Irrationality by Smith Justin E. H.;

Irrationality by Smith Justin E. H.;

Author:Smith, Justin E. H.;
Language: eng
Format: epub
Publisher: Princeton University Press


The World-Soul on Horseback

On October 14, 1806, Napoleon’s troops engaged Prussian forces in the Battle of Jena. Just under seven thousand French troops were killed or wounded, and around thirty-eight thousand on the Prussian side.14 The day before, G.W.F. Hegel had observed the French leader entering his quaint university town on horseback. In a letter to Friedrich Immanuel Niethammer, the philosopher would effuse: “I saw the emperor—this world-soul—riding out of the city on reconnaissance.”15 This single individual, Hegel wrote, while “concentrated here at a single point, astride a horse,” nevertheless “reaches out over the world and masters it.”16 What Hegel means by “world-soul” is complex and would draw us considerably off course if we were to attempt to do it justice. In brief, it is something like the philosophical reflection of the course of humanity’s development through history. It exists objectively, and not simply as the narrative that we give to history in order to make sense of it. And it encompasses both the emotional and the intellectual realms of human life. The history of the world is the history of the unfolding of this spirit. For it to be embodied or concentrated in a single person is for that person, by accident or by will, to come objectively to hold the destiny of the world in his hands.

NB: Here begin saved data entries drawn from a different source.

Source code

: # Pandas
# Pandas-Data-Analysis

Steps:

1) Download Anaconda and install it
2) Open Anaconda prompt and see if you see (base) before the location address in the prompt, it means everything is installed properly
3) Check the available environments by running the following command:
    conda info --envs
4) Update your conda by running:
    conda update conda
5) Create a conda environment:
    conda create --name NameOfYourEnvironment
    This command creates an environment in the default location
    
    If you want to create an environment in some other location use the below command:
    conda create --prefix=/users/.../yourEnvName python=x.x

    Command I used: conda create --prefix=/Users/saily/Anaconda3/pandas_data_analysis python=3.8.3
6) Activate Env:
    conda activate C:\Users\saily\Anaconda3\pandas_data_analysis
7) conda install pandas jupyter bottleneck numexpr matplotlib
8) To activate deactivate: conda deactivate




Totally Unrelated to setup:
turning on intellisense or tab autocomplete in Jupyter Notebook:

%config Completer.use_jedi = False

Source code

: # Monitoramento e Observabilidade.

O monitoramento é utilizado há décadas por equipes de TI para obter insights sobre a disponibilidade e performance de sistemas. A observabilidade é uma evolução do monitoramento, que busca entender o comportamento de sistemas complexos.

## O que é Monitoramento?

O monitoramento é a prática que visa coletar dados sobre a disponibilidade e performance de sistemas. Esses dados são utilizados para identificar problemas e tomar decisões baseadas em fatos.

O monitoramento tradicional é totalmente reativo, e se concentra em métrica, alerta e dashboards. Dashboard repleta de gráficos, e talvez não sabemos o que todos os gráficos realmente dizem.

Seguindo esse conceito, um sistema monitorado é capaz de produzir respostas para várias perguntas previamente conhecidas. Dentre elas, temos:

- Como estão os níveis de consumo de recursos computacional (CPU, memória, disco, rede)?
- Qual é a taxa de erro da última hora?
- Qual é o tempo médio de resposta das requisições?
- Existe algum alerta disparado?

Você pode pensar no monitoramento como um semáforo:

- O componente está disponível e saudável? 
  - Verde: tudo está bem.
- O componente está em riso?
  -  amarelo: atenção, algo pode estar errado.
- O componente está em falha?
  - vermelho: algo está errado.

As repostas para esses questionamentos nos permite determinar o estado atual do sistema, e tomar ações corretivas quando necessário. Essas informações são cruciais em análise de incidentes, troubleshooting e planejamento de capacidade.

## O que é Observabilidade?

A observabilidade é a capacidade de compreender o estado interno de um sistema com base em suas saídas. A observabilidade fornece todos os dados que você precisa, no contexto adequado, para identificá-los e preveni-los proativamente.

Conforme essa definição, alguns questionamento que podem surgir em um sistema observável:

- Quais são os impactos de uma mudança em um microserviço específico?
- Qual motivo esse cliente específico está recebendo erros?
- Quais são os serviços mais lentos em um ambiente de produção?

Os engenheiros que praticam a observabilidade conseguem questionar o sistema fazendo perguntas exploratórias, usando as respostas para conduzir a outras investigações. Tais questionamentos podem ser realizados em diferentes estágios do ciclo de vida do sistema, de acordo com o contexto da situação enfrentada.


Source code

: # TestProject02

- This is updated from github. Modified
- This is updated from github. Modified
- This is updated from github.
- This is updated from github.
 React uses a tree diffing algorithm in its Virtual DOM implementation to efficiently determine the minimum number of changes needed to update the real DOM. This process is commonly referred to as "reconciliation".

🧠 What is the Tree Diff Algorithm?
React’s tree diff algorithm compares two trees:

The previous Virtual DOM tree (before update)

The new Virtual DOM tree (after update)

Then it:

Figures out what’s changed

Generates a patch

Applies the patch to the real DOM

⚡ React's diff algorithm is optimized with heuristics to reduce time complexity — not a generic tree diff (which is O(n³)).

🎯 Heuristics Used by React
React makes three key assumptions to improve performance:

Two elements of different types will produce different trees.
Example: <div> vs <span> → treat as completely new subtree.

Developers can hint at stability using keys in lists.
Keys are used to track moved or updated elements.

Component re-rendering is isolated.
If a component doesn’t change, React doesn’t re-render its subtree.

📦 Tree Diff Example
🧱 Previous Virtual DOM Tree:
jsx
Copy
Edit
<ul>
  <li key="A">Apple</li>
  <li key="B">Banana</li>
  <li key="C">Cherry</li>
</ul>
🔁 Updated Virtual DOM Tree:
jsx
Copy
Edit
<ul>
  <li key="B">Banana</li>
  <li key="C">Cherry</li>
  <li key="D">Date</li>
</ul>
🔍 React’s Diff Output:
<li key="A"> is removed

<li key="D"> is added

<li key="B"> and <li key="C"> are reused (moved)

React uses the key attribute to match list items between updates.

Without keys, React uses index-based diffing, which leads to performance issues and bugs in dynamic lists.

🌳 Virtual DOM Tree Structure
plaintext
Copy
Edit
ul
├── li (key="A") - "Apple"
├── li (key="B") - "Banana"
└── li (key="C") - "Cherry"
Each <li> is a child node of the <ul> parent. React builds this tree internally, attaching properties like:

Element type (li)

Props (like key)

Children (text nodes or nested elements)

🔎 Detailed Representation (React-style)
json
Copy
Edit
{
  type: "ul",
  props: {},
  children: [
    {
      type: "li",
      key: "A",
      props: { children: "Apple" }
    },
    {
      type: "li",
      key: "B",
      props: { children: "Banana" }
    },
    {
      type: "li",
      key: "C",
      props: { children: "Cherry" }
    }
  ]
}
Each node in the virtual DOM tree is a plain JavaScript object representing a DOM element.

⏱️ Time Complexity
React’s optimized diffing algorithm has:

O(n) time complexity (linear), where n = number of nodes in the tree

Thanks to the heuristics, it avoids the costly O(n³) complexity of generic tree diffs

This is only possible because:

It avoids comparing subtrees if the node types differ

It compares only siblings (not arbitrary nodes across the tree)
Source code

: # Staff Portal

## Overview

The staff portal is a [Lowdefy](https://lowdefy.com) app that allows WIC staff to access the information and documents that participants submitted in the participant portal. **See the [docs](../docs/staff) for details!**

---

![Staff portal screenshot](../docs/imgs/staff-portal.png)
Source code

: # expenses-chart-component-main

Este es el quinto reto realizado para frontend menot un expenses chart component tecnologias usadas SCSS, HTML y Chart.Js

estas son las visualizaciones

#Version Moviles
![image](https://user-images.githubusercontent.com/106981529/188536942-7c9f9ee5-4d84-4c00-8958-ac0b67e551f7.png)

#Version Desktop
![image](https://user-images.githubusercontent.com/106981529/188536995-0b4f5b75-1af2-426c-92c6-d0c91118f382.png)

That sometimes the weight of the world can fall into one’s hands quite by accident is, some have argued, crucial for understanding Hegel’s take on Napoleon. This issue has lately been of some importance again in discussions of political leadership in Europe. In an October 2017 interview with the German magazine Der Spiegel, President Emmanuel Macron of France went into considerable detail in clarifying his position in relation to Napoleon Bonaparte. The German interviewers had asked him whether he agreed with Hegel that one man, such as the French emperor, can steer history. Macron denied that this is what Hegel said: “He wasn’t being nice to Napoleon,” Macron explains, “because he of course knows that history can outflank you.”17 Hegel had believed rather that an individual can “embody … the zeitgeist for a moment,” but that “the individual isn’t always clear they are doing so.”18 Nonetheless, Macron reveals that he aims to do so himself, and to do so with clarity. “I think it is only possible to move things forward if you have a sense of responsibility. And that is exactly the goal I have set for myself: to try to encourage France and the French people to change and develop further.”19

Months of speculation about the new president’s Napoleonic ambitions could not have been more decisively confirmed. He goes on to declare that what must be restored (and what, presumably, Hegel had seen Napoleon as providing) are, precisely, “grand narratives” of the sort that French postmodernist philosophers of a generation earlier, such as Jean-François Lyotard, had mocked and dismissed. In his 1979 book The Postmodern Condition, Lyotard had gone so far as to assert that the grand narratives that had supported the Enlightenment project are inherently unjust.